### DIRECTIONS
Pull out, unchanged, the lines of the listing that begin with the line containing "Page size: 1241x1754." and run through the last line of the listing.

[Labeled region entries]
********************
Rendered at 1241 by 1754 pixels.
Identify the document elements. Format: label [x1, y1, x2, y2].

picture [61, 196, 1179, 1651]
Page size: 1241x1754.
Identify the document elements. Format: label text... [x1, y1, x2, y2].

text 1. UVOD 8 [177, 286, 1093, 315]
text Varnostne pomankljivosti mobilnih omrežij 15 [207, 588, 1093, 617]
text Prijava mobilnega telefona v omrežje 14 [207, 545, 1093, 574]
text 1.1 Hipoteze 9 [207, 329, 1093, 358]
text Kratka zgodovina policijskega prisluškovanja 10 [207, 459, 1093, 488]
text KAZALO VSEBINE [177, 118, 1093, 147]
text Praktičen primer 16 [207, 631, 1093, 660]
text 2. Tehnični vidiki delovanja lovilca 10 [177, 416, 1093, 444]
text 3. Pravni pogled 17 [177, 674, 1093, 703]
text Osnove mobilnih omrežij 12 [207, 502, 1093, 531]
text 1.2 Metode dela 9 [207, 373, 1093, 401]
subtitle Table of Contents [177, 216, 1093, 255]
********************
### EXERCISE ANSWER
Page size: 1241x1754.
Identify the document elements. Format: label text... [x1, y1, x2, y2].

text 1. UVOD 8 [177, 286, 1093, 315]
text Varnostne pomankljivosti mobilnih omrežij 15 [207, 588, 1093, 617]
text Prijava mobilnega telefona v omrežje 14 [207, 545, 1093, 574]
text 1.1 Hipoteze 9 [207, 329, 1093, 358]
text Kratka zgodovina policijskega prisluškovanja 10 [207, 459, 1093, 488]
text KAZALO VSEBINE [177, 118, 1093, 147]
text Praktičen primer 16 [207, 631, 1093, 660]
text 2. Tehnični vidiki delovanja lovilca 10 [177, 416, 1093, 444]
text 3. Pravni pogled 17 [177, 674, 1093, 703]
text Osnove mobilnih omrežij 12 [207, 502, 1093, 531]
text 1.2 Metode dela 9 [207, 373, 1093, 401]
subtitle Table of Contents [177, 216, 1093, 255]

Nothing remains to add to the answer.